Our Current Vision of Catastrophe Risk Management at the Country Level Risk Financing Risk Transfer Risk Reduction Institutional Incentives
Our Operational Approach to Catastrophe Risk Management • (i) Conduct a thorough assessment of country risk exposures; • (ii) Recommend feasible approaches to finance them; • (iii) Identify the role to be played by the World Bank vs. that of the private insurance or reinsurance markets; • (iv) Design lending programs and advisory services aimed at building domestic catastrophe risk management capabilities both in government and at the level of domestic insurance industries.
Our Products • (i) contingent capital facilities in support of national catastrophe reinsurance programs; • (ii) loans to finance reinsurance premium; • (iii) ex-ante (pre-disaster) liquidity facilities in support of government reconstruction efforts; • (iv) technical assistance loans to finance risk management and financial design and feasibility studies; • (v) sectoral risk management studies (at no cost to the borrower), if included in the CAS; • (vi) catastrophe risk management services to governments on a stand-alone basis separate from lending.
Countries with Disaster Risk Management World Bank Financed Activities
What Are We Trying to Achieve? • (i) increase insurance penetration for natural hazards in the client countries; • (ii) reduce government catastrophe risk exposures; • (iii) make catastrophe insurance management an integral part of overall government risk management practices.

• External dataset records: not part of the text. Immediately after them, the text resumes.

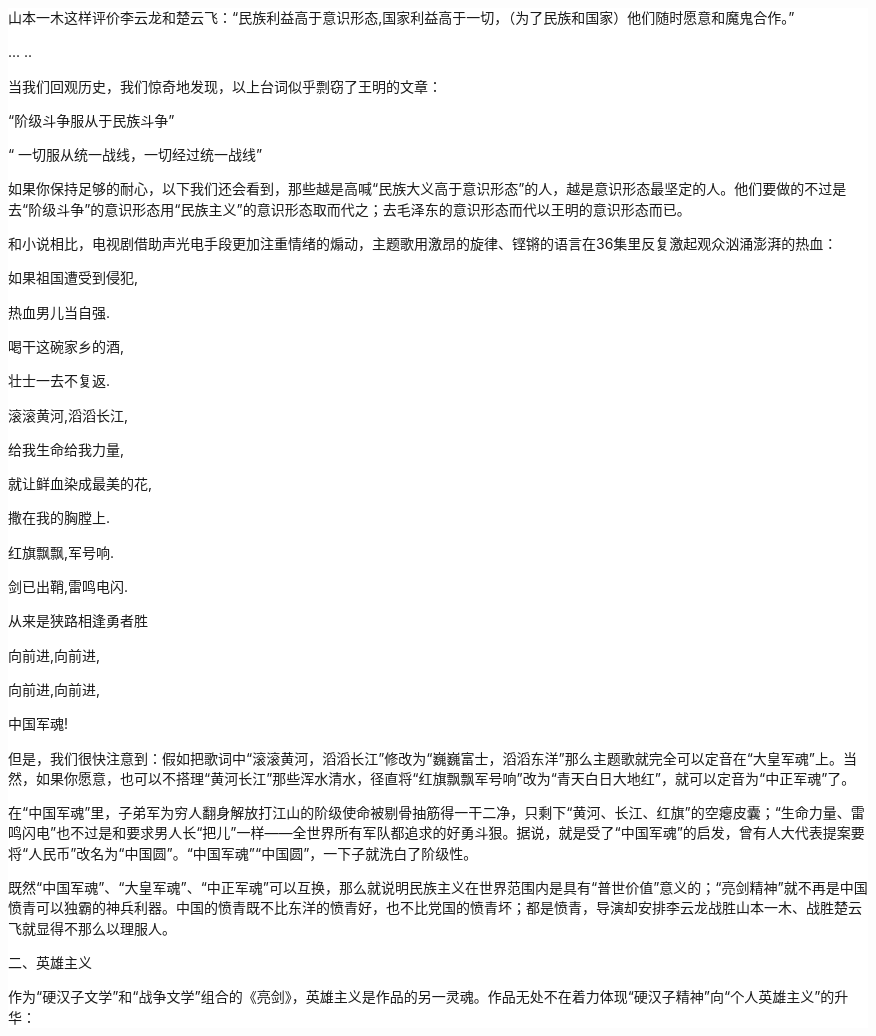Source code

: 
山本一木这样评价李云龙和楚云飞：“民族利益高于意识形态,国家利益高于一切，（为了民族和国家）他们随时愿意和魔鬼合作。”

... ..


当我们回观历史，我们惊奇地发现，以上台词似乎剽窃了王明的文章：


“阶级斗争服从于民族斗争”

“ 一切服从统一战线，一切经过统一战线”


如果你保持足够的耐心，以下我们还会看到，那些越是高喊“民族大义高于意识形态”的人，越是意识形态最坚定的人。他们要做的不过是去“阶级斗争”的意识形态用“民族主义”的意识形态取而代之；去毛泽东的意识形态而代以王明的意识形态而已。


和小说相比，电视剧借助声光电手段更加注重情绪的煽动，主题歌用激昂的旋律、铿锵的语言在36集里反复激起观众汹涌澎湃的热血：


如果祖国遭受到侵犯,

热血男儿当自强.

喝干这碗家乡的酒,

壮士一去不复返.

滚滚黄河,滔滔长江,

给我生命给我力量,

就让鲜血染成最美的花,

撒在我的胸膛上.


红旗飘飘,军号响.

剑已出鞘,雷鸣电闪.

从来是狭路相逢勇者胜

向前进,向前进,

向前进,向前进,

中国军魂!


但是，我们很快注意到：假如把歌词中“滚滚黄河，滔滔长江”修改为“巍巍富士，滔滔东洋”那么主题歌就完全可以定音在“大皇军魂”上。当然，如果你愿意，也可以不搭理“黄河长江”那些浑水清水，径直将“红旗飘飘军号响”改为“青天白日大地红”，就可以定音为“中正军魂”了。


在“中国军魂”里，子弟军为穷人翻身解放打江山的阶级使命被剔骨抽筋得一干二净，只剩下“黄河、长江、红旗”的空瘪皮囊；“生命力量、雷鸣闪电”也不过是和要求男人长“把儿”一样——全世界所有军队都追求的好勇斗狠。据说，就是受了“中国军魂”的启发，曾有人大代表提案要将“人民币”改名为“中国圆”。“中国军魂”“中国圆”，一下子就洗白了阶级性。


既然“中国军魂”、“大皇军魂”、“中正军魂”可以互换，那么就说明民族主义在世界范围内是具有“普世价值”意义的；“亮剑精神”就不再是中国愤青可以独霸的神兵利器。中国的愤青既不比东洋的愤青好，也不比党国的愤青坏；都是愤青，导演却安排李云龙战胜山本一木、战胜楚云飞就显得不那么以理服人。


二、英雄主义


作为“硬汉子文学”和“战争文学”组合的《亮剑》，英雄主义是作品的另一灵魂。作品无处不在着力体现“硬汉子精神”向“个人英雄主义”的升华：
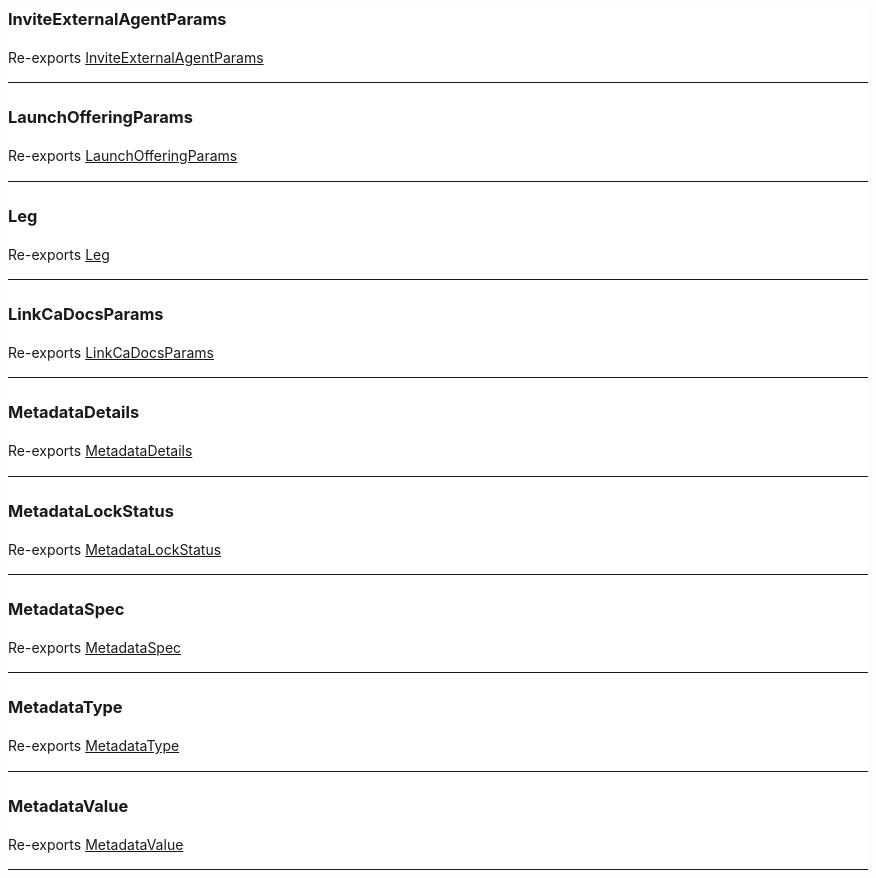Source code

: ### InviteExternalAgentParams

Re-exports [InviteExternalAgentParams](../../Interfaces/API/Procedures/Types/InviteExternalAgentParams.md)

___

### LaunchOfferingParams

Re-exports [LaunchOfferingParams](../../Interfaces/API/Procedures/Types/LaunchOfferingParams.md)

___

### Leg

Re-exports [Leg](../../Interfaces/API/Entities/Instruction/Types/Leg.md)

___

### LinkCaDocsParams

Re-exports [LinkCaDocsParams](../../Interfaces/API/Procedures/Types/LinkCaDocsParams.md)

___

### MetadataDetails

Re-exports [MetadataDetails](../../Interfaces/API/Entities/MetadataEntry/Types/MetadataDetails.md)

___

### MetadataLockStatus

Re-exports [MetadataLockStatus](../../Enums/API/Entities/MetadataEntry/Types/MetadataLockStatus.md)

___

### MetadataSpec

Re-exports [MetadataSpec](../../Interfaces/API/Entities/MetadataEntry/Types/MetadataSpec.md)

___

### MetadataType

Re-exports [MetadataType](../../Enums/API/Entities/MetadataEntry/Types/MetadataType.md)

___

### MetadataValue

Re-exports [MetadataValue](../API/Entities/MetadataEntry/Types.md#metadatavalue)

___
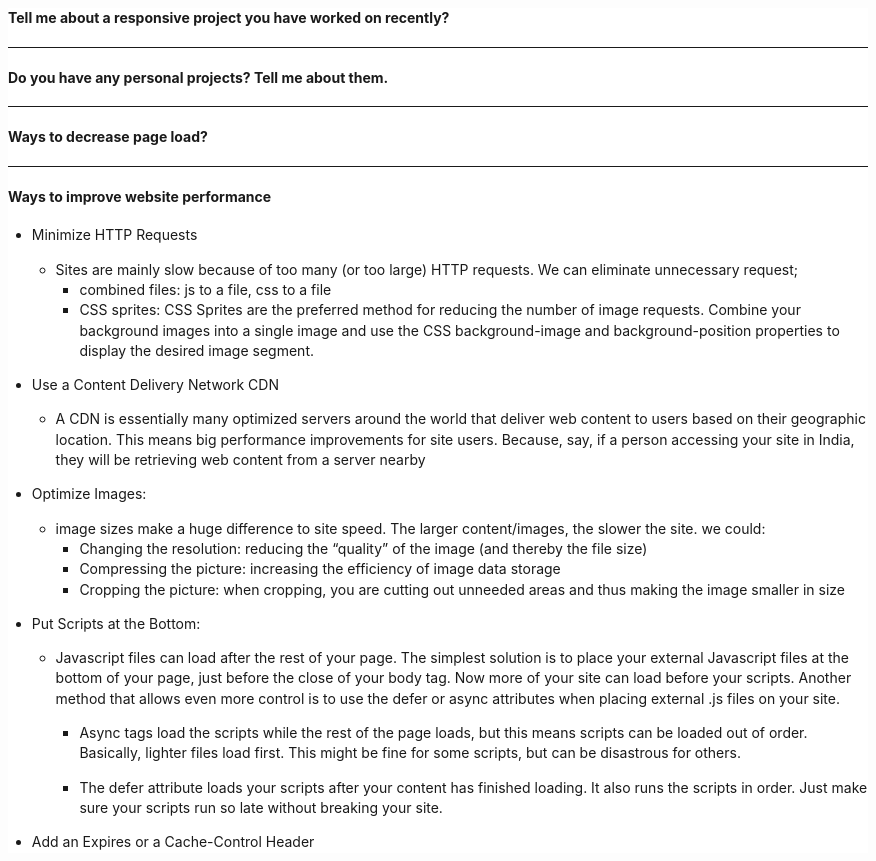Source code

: 
#### Tell me about a responsive project you have worked on recently?


---

#### Do you have any personal projects? Tell me about them.


---

#### Ways to decrease page load?


---

####  Ways to improve website performance

* Minimize HTTP Requests
    * Sites are mainly slow because of too many (or too large) HTTP requests. We can eliminate unnecessary request;
        * combined files: js to a file, css to a file
        * CSS sprites: CSS Sprites are the preferred method for reducing the number of image requests. Combine your background images into a single image and use the CSS background-image and background-position properties to display the desired image segment.

* Use a Content Delivery Network CDN

    * A CDN is essentially many optimized servers around the world that deliver web content to users based on their geographic location. This means big performance improvements for site users. Because, say, if a person accessing your site in India, they will be retrieving web content from a server nearby

* Optimize Images:

    * image sizes make a huge difference to site speed. The larger content/images, the slower the site. we could:
        * Changing the resolution: reducing the “quality” of the image (and thereby the file size)
        * Compressing the picture: increasing the efficiency of image data storage
        * Cropping the picture: when cropping, you are cutting out unneeded areas and thus making the image smaller in size

* Put Scripts at the Bottom:

    * Javascript files can load after the rest of your page. The simplest solution is to place your external Javascript files at the bottom of your page, just before the close of your body tag. Now more of your site can load before your scripts. Another method that allows even more control is to use the defer or async attributes when placing external .js files on your site.
        
        * Async tags load the scripts while the rest of the page loads, but this means scripts can be loaded out of order. Basically, lighter files load first. This might be fine for some scripts, but can be disastrous for others.
        
        * The defer attribute loads your scripts after your content has finished loading. It also runs the scripts in order. Just make sure your scripts run so late without breaking your site.

* Add an Expires or a Cache-Control Header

Means to Achieve Our Goals • (i) to have thorough risk assessments done in each disaster prone client country and advise the government on available options for risk financing and risk transfer; • (ii) ensure that CAS explicitly account for catastrophe risk management; • (iii) support the development of country detailed risk models and hazard maps that can be made available to domestic insurers and reinsurers for risk pricing purposes; • (iv) design of new lending products with built-in catastrophe insurance options (loss triggered debt forgiveness or loan restructuring, for instance); • (v) build effective partnerships with international reinsurance community in addressing the risk of natural disasters in developing countries.
Key Constraints to Expand Disaster Risk Management Practice • We are restricted in our ability to assist exposed countries by the Bank lending practices (as most of risk management work piggybacks on disaster reconstruction loans); • By the rarity of natural disasters (no EQ – no risk management work!). Although there has been lots of improvement on that count!
Conclusions • (i) Development of ex-ante catastrophe risk management capabilities at the country level is gradually becoming an integral part of the World Bank country economic work but there is still a lot of work ahead; • (ii) Disaster prone countries are becoming more active in utilizing the expertise of the Bank and global reinsurance markets in building national effective risk management programs (although there is still a long way to go!; • (iii) Global reinsurers should be more pro-active in assisting the Bank efforts to develop catastrophe insurance market in developing countries.